## Your assignment
The answer must be an exact copy of the records, with every picture left out.

## Material for the task
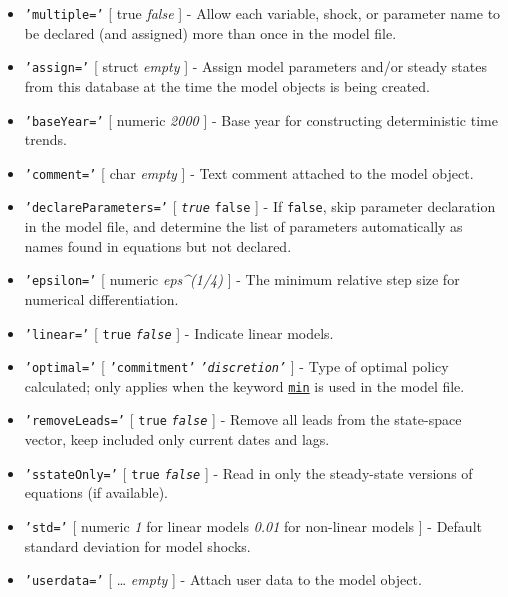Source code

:  \begin{itemize}
 \item
   \texttt{'multiple='} {[} true \textbar{} \emph{false} {]} - Allow each
   variable, shock, or parameter name to be declared (and assigned) more
   than once in the model file.
 \item
   \texttt{'assign='} {[} struct \textbar{} \emph{empty} {]} - Assign
   model parameters and/or steady states from this database at the time
   the model objects is being created.
 \item
   \texttt{'baseYear='} {[} numeric \textbar{} \emph{2000} {]} - Base
   year for constructing deterministic time trends.
 \item
   \texttt{'comment='} {[} char \textbar{} \emph{empty} {]} - Text
   comment attached to the model object.
 \item
   \texttt{'declareParameters='} {[} \emph{\texttt{true}} \textbar{}
   \texttt{false} {]} - If \texttt{false}, skip parameter declaration in
   the model file, and determine the list of parameters automatically as
   names found in equations but not declared.
 \item
   \texttt{'epsilon='} {[} numeric \textbar{} \emph{eps\^{}(1/4)} {]} -
   The minimum relative step size for numerical differentiation.
 \item
   \texttt{'linear='} {[} \texttt{true} \textbar{} \emph{\texttt{false}}
   {]} - Indicate linear models.
 \item
   \texttt{'optimal='} {[} \texttt{'commitment'} \textbar{}
   \emph{\texttt{'discretion'}} {]} - Type of optimal policy calculated;
   only applies when the keyword \href{modellang/min}{\texttt{min}} is
   used in the model file.
 \item
   \texttt{'removeLeads='} {[} \texttt{true} \textbar{}
   \emph{\texttt{false}} {]} - Remove all leads from the state-space
   vector, keep included only current dates and lags.
 \item
   \texttt{'sstateOnly='} {[} \texttt{true} \textbar{}
   \emph{\texttt{false}} {]} - Read in only the steady-state versions of
   equations (if available).
 \item
   \texttt{'std='} {[} numeric \textbar{} \emph{1} for linear models
   \textbar{} \emph{0.01} for non-linear models {]} - Default standard
   deviation for model shocks.
 \item
   \texttt{'userdata='} {[} \ldots{} \textbar{} \emph{empty} {]} - Attach
   user data to the model object.
 \end{itemize}
 
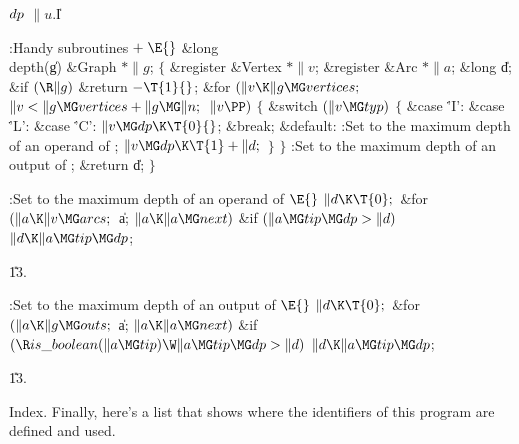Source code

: \Y\B\4\D$\\{dp}$ \5
$\|u.{}$\|I\par
\Y\B\4:Handy subroutines\X${}\mathrel+\E{}$\6
\1\1\&{long} \\{depth}(\|g)\6
\&{Graph} ${}{*}\|g{}$;\2\2\6
${}\{{}$\5
\1\&{register} \&{Vertex} ${}{*}\|v{}$;\6
\&{register} \&{Arc} ${}{*}\|a{}$;\6
\&{long} \|d;\7
\&{if} ${}(\R\|g){}$\1\5
\&{return} ${}{-}\T{1}{}$;\2\6
\&{for} ${}(\|v\K\|g\MG\\{vertices};{}$ ${}\|v<\|g\MG\\{vertices}+\|g\MG\|n;{}$
${}\|v\PP){}$\5
${}\{{}$\1\6
\&{switch} ${}(\|v\MG\\{typ}){}$\5
${}\{{}$\1\6
\4\&{case} \.{'I'}:\5
\&{case} \.{'L'}:\5
\&{case} \.{'C'}:\5
${}\|v\MG\\{dp}\K\T{0}{}$;\5
\&{break};\6
\4\&{default}:\5
:Set  to the maximum depth of an operand of \X;\6
${}\|v\MG\\{dp}\K\T{1}+\|d;{}$\6
\4${}\}{}$\2\6
\4${}\}{}$\2\6
:Set  to the maximum depth of an output of \X;\6
\&{return} \|d;\6
\4${}\}{}$\2\par
\fi

\B{}:Set  to the maximum depth of an operand of \X${}%
\E{}$\6
$\|d\K\T{0};{}$\6
\&{for} ${}(\|a\K\|v\MG\\{arcs};{}$ \|a; ${}\|a\K\|a\MG\\{next}){}$\1\6
\&{if} ${}(\|a\MG\\{tip}\MG\\{dp}>\|d){}$\1\5
${}\|d\K\|a\MG\\{tip}\MG\\{dp}{}$;\2\2\par
\U13.\fi

\B{}:Set  to the maximum depth of an output of \X${}%
\E{}$\6
$\|d\K\T{0};{}$\6
\&{for} ${}(\|a\K\|g\MG\\{outs};{}$ \|a; ${}\|a\K\|a\MG\\{next}){}$\1\6
\&{if} ${}(\R\\{is\_boolean}(\|a\MG\\{tip})\W\|a\MG\\{tip}\MG\\{dp}>\|d){}$\1\5
${}\|d\K\|a\MG\\{tip}\MG\\{dp}{}$;\2\2\par
\U13.\fi

Index. Finally, here's a list that shows where the identifiers of this
program are defined and used.
\fi

\inx
\fin
\con
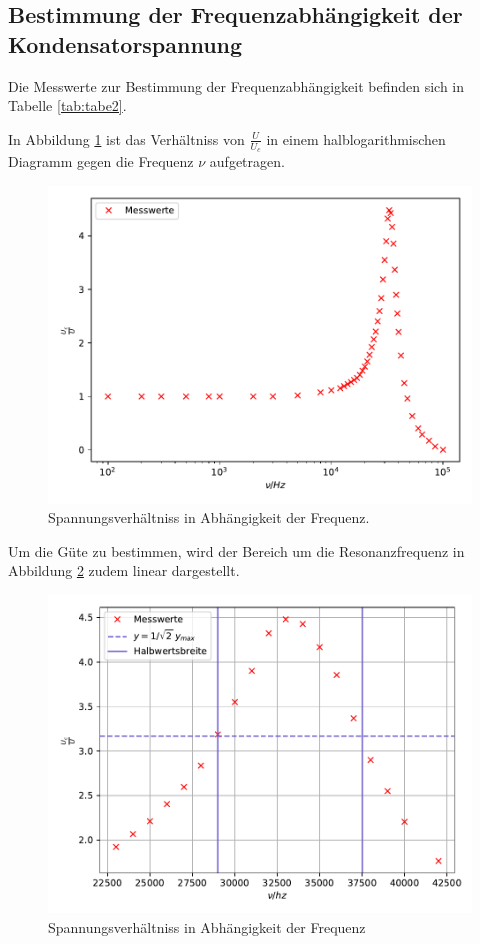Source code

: \subsection{Bestimmung der Frequenzabhängigkeit der Kondensatorspannung}

Die Messwerte zur Bestimmung der Frequenzabhängigkeit befinden sich in Tabelle \ref{tab:tabe2}.


\noindent In Abbildung \ref{fig:plot2} ist das Verhältniss von $ \frac{U}{U_c} $ in einem
halblogarithmischen Diagramm gegen die Frequenz $ \nu $ aufgetragen.

\begin{figure}[H]
  \centering
  \includegraphics{plot2.pdf}
  \caption{Spannungsverhältniss in Abhängigkeit der Frequenz.}
  \label{fig:plot2}
\end{figure}
\noindent Um die Güte zu bestimmen, wird der Bereich um die Resonanzfrequenz
in Abbildung \ref{fig:plot3}
zudem linear dargestellt.

\begin{figure}[H]
  \centering
  \includegraphics{plot3.pdf}
  \caption{Spannungsverhältniss in Abhängigkeit der Frequenz}
  \label{fig:plot3}
\end{figure}


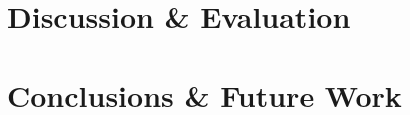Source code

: \documentclass[a4paper, 11pt]{report}
\begin{document}
    \newpage
    \chapter{Discussion \& Evaluation}
    \label{chapter: evaluation}

    \newpage
    \chapter{Conclusions \& Future Work}
    \label{chapter: conclusion}



    \newpage
    
\end{document}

## Final answer
Source code

:  \begin{itemize}
 \item
   \texttt{'multiple='} {[} true \textbar{} \emph{false} {]} - Allow each
   variable, shock, or parameter name to be declared (and assigned) more
   than once in the model file.
 \item
   \texttt{'assign='} {[} struct \textbar{} \emph{empty} {]} - Assign
   model parameters and/or steady states from this database at the time
   the model objects is being created.
 \item
   \texttt{'baseYear='} {[} numeric \textbar{} \emph{2000} {]} - Base
   year for constructing deterministic time trends.
 \item
   \texttt{'comment='} {[} char \textbar{} \emph{empty} {]} - Text
   comment attached to the model object.
 \item
   \texttt{'declareParameters='} {[} \emph{\texttt{true}} \textbar{}
   \texttt{false} {]} - If \texttt{false}, skip parameter declaration in
   the model file, and determine the list of parameters automatically as
   names found in equations but not declared.
 \item
   \texttt{'epsilon='} {[} numeric \textbar{} \emph{eps\^{}(1/4)} {]} -
   The minimum relative step size for numerical differentiation.
 \item
   \texttt{'linear='} {[} \texttt{true} \textbar{} \emph{\texttt{false}}
   {]} - Indicate linear models.
 \item
   \texttt{'optimal='} {[} \texttt{'commitment'} \textbar{}
   \emph{\texttt{'discretion'}} {]} - Type of optimal policy calculated;
   only applies when the keyword \href{modellang/min}{\texttt{min}} is
   used in the model file.
 \item
   \texttt{'removeLeads='} {[} \texttt{true} \textbar{}
   \emph{\texttt{false}} {]} - Remove all leads from the state-space
   vector, keep included only current dates and lags.
 \item
   \texttt{'sstateOnly='} {[} \texttt{true} \textbar{}
   \emph{\texttt{false}} {]} - Read in only the steady-state versions of
   equations (if available).
 \item
   \texttt{'std='} {[} numeric \textbar{} \emph{1} for linear models
   \textbar{} \emph{0.01} for non-linear models {]} - Default standard
   deviation for model shocks.
 \item
   \texttt{'userdata='} {[} \ldots{} \textbar{} \emph{empty} {]} - Attach
   user data to the model object.
 \end{itemize}
 
Source code

: \Y\B\4\D$\\{dp}$ \5
$\|u.{}$\|I\par
\Y\B\4:Handy subroutines\X${}\mathrel+\E{}$\6
\1\1\&{long} \\{depth}(\|g)\6
\&{Graph} ${}{*}\|g{}$;\2\2\6
${}\{{}$\5
\1\&{register} \&{Vertex} ${}{*}\|v{}$;\6
\&{register} \&{Arc} ${}{*}\|a{}$;\6
\&{long} \|d;\7
\&{if} ${}(\R\|g){}$\1\5
\&{return} ${}{-}\T{1}{}$;\2\6
\&{for} ${}(\|v\K\|g\MG\\{vertices};{}$ ${}\|v<\|g\MG\\{vertices}+\|g\MG\|n;{}$
${}\|v\PP){}$\5
${}\{{}$\1\6
\&{switch} ${}(\|v\MG\\{typ}){}$\5
${}\{{}$\1\6
\4\&{case} \.{'I'}:\5
\&{case} \.{'L'}:\5
\&{case} \.{'C'}:\5
${}\|v\MG\\{dp}\K\T{0}{}$;\5
\&{break};\6
\4\&{default}:\5
:Set  to the maximum depth of an operand of \X;\6
${}\|v\MG\\{dp}\K\T{1}+\|d;{}$\6
\4${}\}{}$\2\6
\4${}\}{}$\2\6
:Set  to the maximum depth of an output of \X;\6
\&{return} \|d;\6
\4${}\}{}$\2\par
\fi

\B{}:Set  to the maximum depth of an operand of \X${}%
\E{}$\6
$\|d\K\T{0};{}$\6
\&{for} ${}(\|a\K\|v\MG\\{arcs};{}$ \|a; ${}\|a\K\|a\MG\\{next}){}$\1\6
\&{if} ${}(\|a\MG\\{tip}\MG\\{dp}>\|d){}$\1\5
${}\|d\K\|a\MG\\{tip}\MG\\{dp}{}$;\2\2\par
\U13.\fi

\B{}:Set  to the maximum depth of an output of \X${}%
\E{}$\6
$\|d\K\T{0};{}$\6
\&{for} ${}(\|a\K\|g\MG\\{outs};{}$ \|a; ${}\|a\K\|a\MG\\{next}){}$\1\6
\&{if} ${}(\R\\{is\_boolean}(\|a\MG\\{tip})\W\|a\MG\\{tip}\MG\\{dp}>\|d){}$\1\5
${}\|d\K\|a\MG\\{tip}\MG\\{dp}{}$;\2\2\par
\U13.\fi

Index. Finally, here's a list that shows where the identifiers of this
program are defined and used.
\fi

\inx
\fin
\con
Source code

: \subsection{Bestimmung der Frequenzabhängigkeit der Kondensatorspannung}

Die Messwerte zur Bestimmung der Frequenzabhängigkeit befinden sich in Tabelle \ref{tab:tabe2}.


\noindent In Abbildung \ref{fig:plot2} ist das Verhältniss von $ \frac{U}{U_c} $ in einem
halblogarithmischen Diagramm gegen die Frequenz $ \nu $ aufgetragen.

\begin{figure}[H]
  \centering
  \includegraphics{plot2.pdf}
  \caption{Spannungsverhältniss in Abhängigkeit der Frequenz.}
  \label{fig:plot2}
\end{figure}
\noindent Um die Güte zu bestimmen, wird der Bereich um die Resonanzfrequenz
in Abbildung \ref{fig:plot3}
zudem linear dargestellt.

\begin{figure}[H]
  \centering
  \includegraphics{plot3.pdf}
  \caption{Spannungsverhältniss in Abhängigkeit der Frequenz}
  \label{fig:plot3}
\end{figure}


Source code

: \documentclass[a4paper, 11pt]{report}
\begin{document}
    \newpage
    \chapter{Discussion \& Evaluation}
    \label{chapter: evaluation}

    \newpage
    \chapter{Conclusions \& Future Work}
    \label{chapter: conclusion}



    \newpage
    
\end{document}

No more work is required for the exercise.